TASK SET
1 - Reproduce word for word the stretch of the Rivulis overview from "Rivulis is a" through "California, and Greece.".
2 - Using the Rivulis overview, explain in one to three sentences why John Deere acquired Plastro Irrigation, Roberts Irrigation, and T-Systems in 2006.

[SOURCE TEXT Boundary: Start]

Rivulis is a global manufacturer and provider of complete micro and drip irrigation systems and solutions for seasonal horticulture, orchards, vineyards, row crops, SDI and greenhouse, soilless, hydroponic applications. Founded in 1966 as Plastro Irrigation Systems Ltd, Rivulis is headquartered in Kibbutz Gvat, Jezreel Valley, Israel. The company represents an integration of four industry pioneers and veterans: Plastro, T-Systems, Roberts Irrigation, and Eurodrip. It has 3,300 business partners worldwide, and a wholesale retail and vast dealer network in over 120 countries. The company operates 16 factories worldwide and has 2,000 employees.  Rivulis has multiple global design centers and 3 R&D centers in agricultural hotspots of Israel, California, and Greece.

History

In 2006, Plastro Irrigation (founded in 1966), Roberts Irrigation (founded in 1969), T-Systems (founded in 1977) were acquired by John Deere to form its micro and drip irrigation business, John Deere Water. In 2014, FIMI Opportunity Funds acquired John Deere Water, and changed the name to Rivulis Irrigation. In 2015, Jaya Hind Industries invested in Rivulis Irrigation and founded the joint venture in India, In 2016, Rivulis acquired Agam Advanced Agriculture and created Manna Irrigation Intelligence, its precision agriculture subsidiary. In 2017, Rivulis bought Eurodrip, a vetern micro and drip irrigation provider (founded in 1979), and become world's second largest irrigation systems manufacturer. In 2019, Rivulis and Polyplastic founded a Joint venture in Russia. In 2020, Temasek Holdings acquired a majority stake in Rivulis.

[SOURCE TEXT Boundary: End]
[GIVEN DATA Boundary: Start]

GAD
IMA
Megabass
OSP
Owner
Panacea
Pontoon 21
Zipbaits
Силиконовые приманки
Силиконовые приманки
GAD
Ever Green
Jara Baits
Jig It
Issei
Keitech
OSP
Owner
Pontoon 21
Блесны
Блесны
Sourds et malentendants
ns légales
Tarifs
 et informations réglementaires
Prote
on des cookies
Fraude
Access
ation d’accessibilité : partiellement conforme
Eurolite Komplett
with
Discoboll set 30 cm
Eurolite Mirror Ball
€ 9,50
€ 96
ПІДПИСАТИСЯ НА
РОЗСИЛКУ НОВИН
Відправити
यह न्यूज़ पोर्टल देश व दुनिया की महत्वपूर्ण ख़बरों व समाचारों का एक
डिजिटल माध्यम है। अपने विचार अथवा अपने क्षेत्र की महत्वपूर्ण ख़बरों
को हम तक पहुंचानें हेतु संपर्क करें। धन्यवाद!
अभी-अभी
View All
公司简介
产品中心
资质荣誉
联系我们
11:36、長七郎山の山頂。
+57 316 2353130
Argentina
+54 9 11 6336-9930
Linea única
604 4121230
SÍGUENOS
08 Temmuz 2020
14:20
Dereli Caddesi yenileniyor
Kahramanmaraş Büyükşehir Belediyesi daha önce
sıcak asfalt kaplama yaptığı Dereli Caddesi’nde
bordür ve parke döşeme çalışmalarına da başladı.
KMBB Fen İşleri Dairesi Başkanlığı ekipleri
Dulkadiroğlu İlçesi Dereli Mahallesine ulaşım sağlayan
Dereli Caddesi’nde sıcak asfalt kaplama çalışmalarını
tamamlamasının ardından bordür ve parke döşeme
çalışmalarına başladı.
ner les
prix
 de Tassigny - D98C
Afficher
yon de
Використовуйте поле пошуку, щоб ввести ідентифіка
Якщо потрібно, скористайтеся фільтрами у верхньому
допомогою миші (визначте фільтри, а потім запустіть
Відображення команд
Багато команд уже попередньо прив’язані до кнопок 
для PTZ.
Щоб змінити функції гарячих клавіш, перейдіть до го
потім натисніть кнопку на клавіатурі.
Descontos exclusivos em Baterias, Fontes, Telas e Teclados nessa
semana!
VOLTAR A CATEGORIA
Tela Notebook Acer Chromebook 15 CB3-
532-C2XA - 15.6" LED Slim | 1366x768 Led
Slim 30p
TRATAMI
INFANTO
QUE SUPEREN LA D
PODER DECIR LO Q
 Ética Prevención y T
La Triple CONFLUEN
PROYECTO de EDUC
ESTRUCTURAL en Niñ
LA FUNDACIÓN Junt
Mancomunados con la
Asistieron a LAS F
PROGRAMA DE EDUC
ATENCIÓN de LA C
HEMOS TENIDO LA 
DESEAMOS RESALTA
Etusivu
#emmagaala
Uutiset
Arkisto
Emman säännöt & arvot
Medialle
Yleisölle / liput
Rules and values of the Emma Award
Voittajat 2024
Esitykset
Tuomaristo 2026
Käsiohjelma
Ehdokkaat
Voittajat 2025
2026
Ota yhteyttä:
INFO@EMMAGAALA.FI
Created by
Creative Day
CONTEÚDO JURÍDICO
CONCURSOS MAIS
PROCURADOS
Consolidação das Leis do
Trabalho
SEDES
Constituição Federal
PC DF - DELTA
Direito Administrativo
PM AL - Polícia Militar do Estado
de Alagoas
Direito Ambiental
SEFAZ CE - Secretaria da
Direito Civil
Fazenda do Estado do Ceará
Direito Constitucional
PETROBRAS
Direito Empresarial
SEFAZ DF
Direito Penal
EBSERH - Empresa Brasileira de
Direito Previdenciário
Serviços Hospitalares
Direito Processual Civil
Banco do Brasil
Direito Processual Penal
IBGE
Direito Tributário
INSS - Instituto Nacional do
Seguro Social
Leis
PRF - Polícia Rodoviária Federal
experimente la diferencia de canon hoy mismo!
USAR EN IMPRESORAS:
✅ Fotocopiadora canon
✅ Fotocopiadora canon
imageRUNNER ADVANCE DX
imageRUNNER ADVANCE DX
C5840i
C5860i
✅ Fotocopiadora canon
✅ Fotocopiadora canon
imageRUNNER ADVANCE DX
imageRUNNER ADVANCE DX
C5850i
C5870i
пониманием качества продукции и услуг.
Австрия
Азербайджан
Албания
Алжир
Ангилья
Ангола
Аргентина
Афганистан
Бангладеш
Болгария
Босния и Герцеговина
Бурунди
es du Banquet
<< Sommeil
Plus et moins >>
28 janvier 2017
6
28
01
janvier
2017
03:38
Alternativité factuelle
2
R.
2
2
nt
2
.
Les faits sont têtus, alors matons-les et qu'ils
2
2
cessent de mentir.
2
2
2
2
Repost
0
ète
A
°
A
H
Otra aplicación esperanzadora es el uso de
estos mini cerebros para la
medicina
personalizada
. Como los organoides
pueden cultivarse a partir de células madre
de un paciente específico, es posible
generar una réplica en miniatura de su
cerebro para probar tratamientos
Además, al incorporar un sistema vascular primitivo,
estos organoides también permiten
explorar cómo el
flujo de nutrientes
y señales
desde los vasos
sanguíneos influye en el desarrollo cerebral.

[GIVEN DATA Boundary: End]

ANSWERS TO EACH TASK
1 -
Rivulis is a global manufacturer and provider of complete micro and drip irrigation systems and solutions for seasonal horticulture, orchards, vineyards, row crops, SDI and greenhouse, soilless, hydroponic applications. Founded in 1966 as Plastro Irrigation Systems Ltd, Rivulis is headquartered in Kibbutz Gvat, Jezreel Valley, Israel. The company represents an integration of four industry pioneers and veterans: Plastro, T-Systems, Roberts Irrigation, and Eurodrip. It has 3,300 business partners worldwide, and a wholesale retail and vast dealer network in over 120 countries. The company operates 16 factories worldwide and has 2,000 employees.  Rivulis has multiple global design centers and 3 R&D centers in agricultural hotspots of Israel, California, and Greece.

2 - John Deere acquired the three companies in 2006 to form its micro and drip irrigation business, which it called John Deere Water.